* [WORK INSTRUCTIONS]
1. In the article excerpt, how would the passage read if you switch "super fund" to "superannuation fund"? Give it starting with "The current system" and going on through "choice for them.".
2. Answer these questions from the article excerpt:
(a) In what year did the Netherlands implement similar changes?
(b) What does Mr Hayne want each person to be "stapled" to?
(c) In whose best interests does he recommend mortgage brokers be required to act?

* [DOCUMENT EXTRACT]
----------------

But Mr Hayne pre-emptively countered that argument in his report, arguing the Netherlands implemented similar changes in 2013 and the mortgage broking industry “continued without significant adverse consequences”.
Finally, he recommended changing the law to require mortgage brokers to act in the best interests of borrowers. That can only be a good thing for customers.
2. IF YOU HAVE SUPERANNUATION
Mr Hayne wants each person to be “stapled” to a single default superannuation account.
“Because some employees, especially those who are young and working part time, do not make informed choices about their superannuation arrangements, default arrangements are essential,” he wrote.
Your default account is the one your employer pays super contributions into, unless you instruct them otherwise.
At the moment, workers who move from job to job are often “defaulted” into a new super account each time. And having multiple accounts at once means you’re paying more fees than you need to.
The current system does allow you to choose your own super fund when you start a new job, but in practice, many Australians leave their new employer to make the choice for them.

----------------

Saved entries:
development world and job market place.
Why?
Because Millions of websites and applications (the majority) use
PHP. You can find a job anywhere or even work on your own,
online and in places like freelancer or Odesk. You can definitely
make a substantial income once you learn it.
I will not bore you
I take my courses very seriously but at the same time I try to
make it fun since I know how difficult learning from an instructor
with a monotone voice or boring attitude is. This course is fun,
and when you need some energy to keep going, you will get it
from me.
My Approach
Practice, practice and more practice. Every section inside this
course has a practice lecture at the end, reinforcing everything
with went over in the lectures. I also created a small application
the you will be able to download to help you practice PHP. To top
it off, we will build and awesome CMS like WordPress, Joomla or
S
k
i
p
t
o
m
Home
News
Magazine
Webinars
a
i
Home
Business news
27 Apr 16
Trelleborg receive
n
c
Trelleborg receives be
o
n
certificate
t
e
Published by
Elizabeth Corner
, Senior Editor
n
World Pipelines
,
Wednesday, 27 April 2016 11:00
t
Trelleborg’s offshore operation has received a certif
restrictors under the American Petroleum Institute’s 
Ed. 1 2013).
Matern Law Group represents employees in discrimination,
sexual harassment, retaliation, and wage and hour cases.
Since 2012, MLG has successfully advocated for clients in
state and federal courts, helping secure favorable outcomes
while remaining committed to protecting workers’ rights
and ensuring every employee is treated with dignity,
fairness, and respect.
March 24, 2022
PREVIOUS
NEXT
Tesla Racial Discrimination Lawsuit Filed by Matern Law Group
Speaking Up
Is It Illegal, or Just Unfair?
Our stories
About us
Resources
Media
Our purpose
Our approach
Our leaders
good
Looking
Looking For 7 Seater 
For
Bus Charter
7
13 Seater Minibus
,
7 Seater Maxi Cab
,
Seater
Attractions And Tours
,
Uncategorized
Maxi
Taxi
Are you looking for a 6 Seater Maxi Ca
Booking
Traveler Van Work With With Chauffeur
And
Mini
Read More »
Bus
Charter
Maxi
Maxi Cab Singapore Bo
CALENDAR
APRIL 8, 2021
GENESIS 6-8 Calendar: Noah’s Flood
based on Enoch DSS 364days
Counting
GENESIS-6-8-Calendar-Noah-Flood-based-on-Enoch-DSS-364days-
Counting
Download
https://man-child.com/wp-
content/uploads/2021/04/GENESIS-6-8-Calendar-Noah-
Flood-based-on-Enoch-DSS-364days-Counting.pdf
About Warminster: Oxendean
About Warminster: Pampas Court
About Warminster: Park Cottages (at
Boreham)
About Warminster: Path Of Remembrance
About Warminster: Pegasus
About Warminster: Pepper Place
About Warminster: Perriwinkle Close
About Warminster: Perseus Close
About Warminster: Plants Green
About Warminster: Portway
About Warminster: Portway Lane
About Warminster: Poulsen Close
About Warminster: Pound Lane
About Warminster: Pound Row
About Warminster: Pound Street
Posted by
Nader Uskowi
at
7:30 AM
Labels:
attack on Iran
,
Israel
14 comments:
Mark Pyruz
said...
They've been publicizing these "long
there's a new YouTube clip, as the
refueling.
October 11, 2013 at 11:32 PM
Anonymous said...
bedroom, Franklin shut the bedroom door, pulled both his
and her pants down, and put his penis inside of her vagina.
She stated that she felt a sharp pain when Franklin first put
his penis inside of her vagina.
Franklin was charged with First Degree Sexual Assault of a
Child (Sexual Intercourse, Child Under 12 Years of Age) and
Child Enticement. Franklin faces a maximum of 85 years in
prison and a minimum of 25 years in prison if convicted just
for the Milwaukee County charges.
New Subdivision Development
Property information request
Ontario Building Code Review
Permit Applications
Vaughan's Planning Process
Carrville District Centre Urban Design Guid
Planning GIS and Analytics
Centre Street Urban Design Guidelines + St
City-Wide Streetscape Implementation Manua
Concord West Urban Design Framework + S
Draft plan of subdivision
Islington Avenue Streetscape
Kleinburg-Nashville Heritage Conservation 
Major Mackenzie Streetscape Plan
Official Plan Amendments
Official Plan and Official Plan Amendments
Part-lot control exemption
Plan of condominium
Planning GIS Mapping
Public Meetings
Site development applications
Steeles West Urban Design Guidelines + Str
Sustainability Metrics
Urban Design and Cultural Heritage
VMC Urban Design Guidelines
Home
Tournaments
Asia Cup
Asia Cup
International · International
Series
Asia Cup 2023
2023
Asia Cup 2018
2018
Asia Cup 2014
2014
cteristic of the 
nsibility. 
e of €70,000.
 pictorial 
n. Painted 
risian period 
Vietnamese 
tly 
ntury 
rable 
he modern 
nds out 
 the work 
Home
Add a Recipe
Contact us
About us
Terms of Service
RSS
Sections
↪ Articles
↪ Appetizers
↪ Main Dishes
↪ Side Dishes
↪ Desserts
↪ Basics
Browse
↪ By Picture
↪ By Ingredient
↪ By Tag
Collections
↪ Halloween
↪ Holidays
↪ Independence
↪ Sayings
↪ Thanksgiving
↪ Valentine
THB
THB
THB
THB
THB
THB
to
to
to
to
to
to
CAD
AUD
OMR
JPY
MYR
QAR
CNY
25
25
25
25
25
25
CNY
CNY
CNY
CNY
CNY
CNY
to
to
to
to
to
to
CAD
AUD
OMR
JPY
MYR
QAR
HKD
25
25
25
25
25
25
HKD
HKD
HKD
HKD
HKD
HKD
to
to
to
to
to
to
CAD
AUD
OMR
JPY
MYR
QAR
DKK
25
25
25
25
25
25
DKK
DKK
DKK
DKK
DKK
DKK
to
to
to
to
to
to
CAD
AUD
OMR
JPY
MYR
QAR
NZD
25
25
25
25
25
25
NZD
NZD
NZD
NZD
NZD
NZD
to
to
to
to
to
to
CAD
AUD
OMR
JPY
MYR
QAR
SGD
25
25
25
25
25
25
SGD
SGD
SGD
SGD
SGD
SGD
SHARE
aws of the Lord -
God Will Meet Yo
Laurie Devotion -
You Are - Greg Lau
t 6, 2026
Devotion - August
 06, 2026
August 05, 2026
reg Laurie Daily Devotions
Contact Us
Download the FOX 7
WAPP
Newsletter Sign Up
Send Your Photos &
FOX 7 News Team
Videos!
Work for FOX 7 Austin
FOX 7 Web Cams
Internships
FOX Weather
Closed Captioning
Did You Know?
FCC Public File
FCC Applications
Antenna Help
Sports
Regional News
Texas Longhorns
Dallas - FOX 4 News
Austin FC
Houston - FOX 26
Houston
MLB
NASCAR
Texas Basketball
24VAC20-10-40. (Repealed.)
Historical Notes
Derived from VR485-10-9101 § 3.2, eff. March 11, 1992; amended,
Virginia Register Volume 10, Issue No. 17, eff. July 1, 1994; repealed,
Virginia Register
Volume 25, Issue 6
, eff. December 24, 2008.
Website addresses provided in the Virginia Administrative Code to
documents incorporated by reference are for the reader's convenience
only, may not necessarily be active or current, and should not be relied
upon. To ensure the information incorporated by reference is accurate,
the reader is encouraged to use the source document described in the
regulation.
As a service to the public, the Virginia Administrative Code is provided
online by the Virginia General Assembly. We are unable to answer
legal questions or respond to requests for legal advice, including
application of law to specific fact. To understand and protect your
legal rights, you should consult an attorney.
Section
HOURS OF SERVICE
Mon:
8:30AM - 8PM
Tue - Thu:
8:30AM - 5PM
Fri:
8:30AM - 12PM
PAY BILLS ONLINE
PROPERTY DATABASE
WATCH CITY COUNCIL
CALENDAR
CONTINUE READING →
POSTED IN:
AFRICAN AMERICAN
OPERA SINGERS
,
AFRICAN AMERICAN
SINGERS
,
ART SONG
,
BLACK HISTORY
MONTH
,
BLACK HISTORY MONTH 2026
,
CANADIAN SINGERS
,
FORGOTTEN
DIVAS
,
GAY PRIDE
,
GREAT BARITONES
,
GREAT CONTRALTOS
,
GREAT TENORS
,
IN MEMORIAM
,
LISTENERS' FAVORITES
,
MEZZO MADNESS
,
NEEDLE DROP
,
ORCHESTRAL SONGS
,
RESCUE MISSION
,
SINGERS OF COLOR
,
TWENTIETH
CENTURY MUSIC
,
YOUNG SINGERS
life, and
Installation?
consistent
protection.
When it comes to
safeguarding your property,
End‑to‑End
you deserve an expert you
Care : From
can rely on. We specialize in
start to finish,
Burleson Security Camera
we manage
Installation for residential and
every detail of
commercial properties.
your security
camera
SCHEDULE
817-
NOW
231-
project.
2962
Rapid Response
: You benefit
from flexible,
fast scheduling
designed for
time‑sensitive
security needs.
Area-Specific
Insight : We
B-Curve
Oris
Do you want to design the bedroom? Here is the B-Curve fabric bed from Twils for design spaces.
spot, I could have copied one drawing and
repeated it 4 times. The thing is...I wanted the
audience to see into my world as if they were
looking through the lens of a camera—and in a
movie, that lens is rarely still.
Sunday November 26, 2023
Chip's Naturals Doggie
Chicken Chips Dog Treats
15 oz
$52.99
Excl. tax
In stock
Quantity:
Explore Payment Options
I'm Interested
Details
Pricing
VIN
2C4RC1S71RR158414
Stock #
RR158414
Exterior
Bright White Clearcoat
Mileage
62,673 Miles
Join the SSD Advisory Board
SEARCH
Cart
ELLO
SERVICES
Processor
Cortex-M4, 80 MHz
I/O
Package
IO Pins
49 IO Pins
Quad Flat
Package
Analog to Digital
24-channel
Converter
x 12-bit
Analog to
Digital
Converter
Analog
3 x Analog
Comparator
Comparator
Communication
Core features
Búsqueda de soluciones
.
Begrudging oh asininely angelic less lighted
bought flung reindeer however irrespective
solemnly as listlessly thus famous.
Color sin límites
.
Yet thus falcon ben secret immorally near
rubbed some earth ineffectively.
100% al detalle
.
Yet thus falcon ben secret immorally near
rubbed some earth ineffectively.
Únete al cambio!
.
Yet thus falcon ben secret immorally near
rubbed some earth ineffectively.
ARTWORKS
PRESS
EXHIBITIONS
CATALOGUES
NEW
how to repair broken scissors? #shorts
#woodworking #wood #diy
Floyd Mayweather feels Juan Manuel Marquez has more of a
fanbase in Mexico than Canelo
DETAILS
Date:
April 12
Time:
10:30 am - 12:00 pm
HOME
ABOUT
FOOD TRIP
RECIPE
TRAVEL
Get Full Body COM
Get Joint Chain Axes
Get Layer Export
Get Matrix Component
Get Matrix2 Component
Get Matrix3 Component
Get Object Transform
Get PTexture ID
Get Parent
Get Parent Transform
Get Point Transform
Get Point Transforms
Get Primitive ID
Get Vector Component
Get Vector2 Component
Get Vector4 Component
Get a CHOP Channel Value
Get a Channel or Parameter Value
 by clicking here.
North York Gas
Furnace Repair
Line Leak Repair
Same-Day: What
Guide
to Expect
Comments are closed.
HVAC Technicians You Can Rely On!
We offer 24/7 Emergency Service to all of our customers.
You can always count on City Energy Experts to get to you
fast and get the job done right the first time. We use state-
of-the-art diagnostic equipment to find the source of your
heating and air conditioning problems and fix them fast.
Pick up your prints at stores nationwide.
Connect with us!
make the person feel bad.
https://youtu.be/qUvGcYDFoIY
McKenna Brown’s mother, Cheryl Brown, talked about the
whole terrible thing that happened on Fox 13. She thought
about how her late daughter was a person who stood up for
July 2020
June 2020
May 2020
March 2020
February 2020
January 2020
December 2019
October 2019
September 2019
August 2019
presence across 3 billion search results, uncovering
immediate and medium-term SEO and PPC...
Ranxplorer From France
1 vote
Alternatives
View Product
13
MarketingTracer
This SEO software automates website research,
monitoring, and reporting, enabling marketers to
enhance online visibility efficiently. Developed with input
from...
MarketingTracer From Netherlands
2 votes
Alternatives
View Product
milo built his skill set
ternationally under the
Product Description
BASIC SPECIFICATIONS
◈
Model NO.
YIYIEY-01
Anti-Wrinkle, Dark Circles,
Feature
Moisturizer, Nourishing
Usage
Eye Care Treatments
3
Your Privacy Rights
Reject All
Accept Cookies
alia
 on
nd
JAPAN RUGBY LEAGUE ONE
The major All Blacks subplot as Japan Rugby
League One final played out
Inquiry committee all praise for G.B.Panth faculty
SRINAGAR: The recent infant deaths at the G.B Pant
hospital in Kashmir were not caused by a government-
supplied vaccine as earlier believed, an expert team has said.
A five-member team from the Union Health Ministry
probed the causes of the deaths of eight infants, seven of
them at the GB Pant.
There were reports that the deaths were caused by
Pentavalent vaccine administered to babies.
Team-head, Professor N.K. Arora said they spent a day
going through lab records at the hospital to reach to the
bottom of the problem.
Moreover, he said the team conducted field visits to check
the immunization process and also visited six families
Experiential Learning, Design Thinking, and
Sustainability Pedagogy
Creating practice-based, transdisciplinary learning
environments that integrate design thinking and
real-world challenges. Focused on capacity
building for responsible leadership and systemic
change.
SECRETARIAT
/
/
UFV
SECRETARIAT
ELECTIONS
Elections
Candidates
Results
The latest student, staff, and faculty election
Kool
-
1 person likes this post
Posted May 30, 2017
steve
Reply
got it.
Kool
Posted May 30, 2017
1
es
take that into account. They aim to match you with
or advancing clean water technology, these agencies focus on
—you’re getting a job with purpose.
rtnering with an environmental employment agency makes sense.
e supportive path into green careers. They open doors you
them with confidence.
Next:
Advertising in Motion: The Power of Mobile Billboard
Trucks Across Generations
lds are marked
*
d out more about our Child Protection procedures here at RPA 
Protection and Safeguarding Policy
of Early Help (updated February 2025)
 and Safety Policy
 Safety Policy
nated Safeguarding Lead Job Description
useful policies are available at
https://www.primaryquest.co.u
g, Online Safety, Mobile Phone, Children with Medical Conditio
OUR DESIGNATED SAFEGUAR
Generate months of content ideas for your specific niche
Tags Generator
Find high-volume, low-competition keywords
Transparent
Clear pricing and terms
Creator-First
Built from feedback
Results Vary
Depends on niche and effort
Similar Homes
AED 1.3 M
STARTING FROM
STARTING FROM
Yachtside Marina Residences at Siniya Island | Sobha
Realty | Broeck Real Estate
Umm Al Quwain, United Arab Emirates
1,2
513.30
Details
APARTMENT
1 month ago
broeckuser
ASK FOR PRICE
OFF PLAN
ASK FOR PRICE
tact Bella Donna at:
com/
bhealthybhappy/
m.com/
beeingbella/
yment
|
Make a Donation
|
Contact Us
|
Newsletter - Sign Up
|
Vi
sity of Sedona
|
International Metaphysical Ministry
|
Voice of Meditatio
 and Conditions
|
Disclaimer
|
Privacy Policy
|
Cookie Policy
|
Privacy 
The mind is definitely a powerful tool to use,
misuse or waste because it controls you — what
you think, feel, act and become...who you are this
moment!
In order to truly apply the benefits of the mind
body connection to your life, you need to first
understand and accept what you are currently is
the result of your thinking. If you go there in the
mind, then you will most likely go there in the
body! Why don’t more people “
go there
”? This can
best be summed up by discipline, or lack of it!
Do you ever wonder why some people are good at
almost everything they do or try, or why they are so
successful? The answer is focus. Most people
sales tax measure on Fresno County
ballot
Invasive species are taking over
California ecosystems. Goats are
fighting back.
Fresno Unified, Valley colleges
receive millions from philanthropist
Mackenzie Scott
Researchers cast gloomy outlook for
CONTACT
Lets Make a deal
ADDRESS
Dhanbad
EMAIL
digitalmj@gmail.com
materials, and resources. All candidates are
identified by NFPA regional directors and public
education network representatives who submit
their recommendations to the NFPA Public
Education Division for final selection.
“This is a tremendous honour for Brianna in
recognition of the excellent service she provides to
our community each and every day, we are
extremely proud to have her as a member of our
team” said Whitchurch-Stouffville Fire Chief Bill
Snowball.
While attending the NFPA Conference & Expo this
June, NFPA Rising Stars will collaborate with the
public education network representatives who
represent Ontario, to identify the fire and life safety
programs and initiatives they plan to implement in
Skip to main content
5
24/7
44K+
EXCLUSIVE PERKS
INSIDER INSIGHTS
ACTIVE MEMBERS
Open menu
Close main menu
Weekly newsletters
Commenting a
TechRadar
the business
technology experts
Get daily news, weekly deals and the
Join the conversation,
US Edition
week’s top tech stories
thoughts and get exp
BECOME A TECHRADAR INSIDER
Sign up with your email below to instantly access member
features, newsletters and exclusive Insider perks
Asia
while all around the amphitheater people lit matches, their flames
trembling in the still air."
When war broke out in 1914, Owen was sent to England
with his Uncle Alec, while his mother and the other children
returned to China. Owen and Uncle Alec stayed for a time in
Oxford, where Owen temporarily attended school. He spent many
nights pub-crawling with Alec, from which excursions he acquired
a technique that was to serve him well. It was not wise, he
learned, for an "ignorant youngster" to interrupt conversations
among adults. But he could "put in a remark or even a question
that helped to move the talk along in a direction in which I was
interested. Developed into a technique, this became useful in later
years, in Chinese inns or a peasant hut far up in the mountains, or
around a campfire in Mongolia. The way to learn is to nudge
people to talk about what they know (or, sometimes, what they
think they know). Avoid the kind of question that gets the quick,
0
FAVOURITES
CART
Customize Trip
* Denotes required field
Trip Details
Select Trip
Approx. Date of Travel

----------------

* [RESPONSES]
1.
The current system does allow you to choose your own superannuation fund when you start a new job, but in practice, many Australians leave their new employer to make the choice for them.

2.
(a) 2013
(b) A single default superannuation account
(c) Borrowers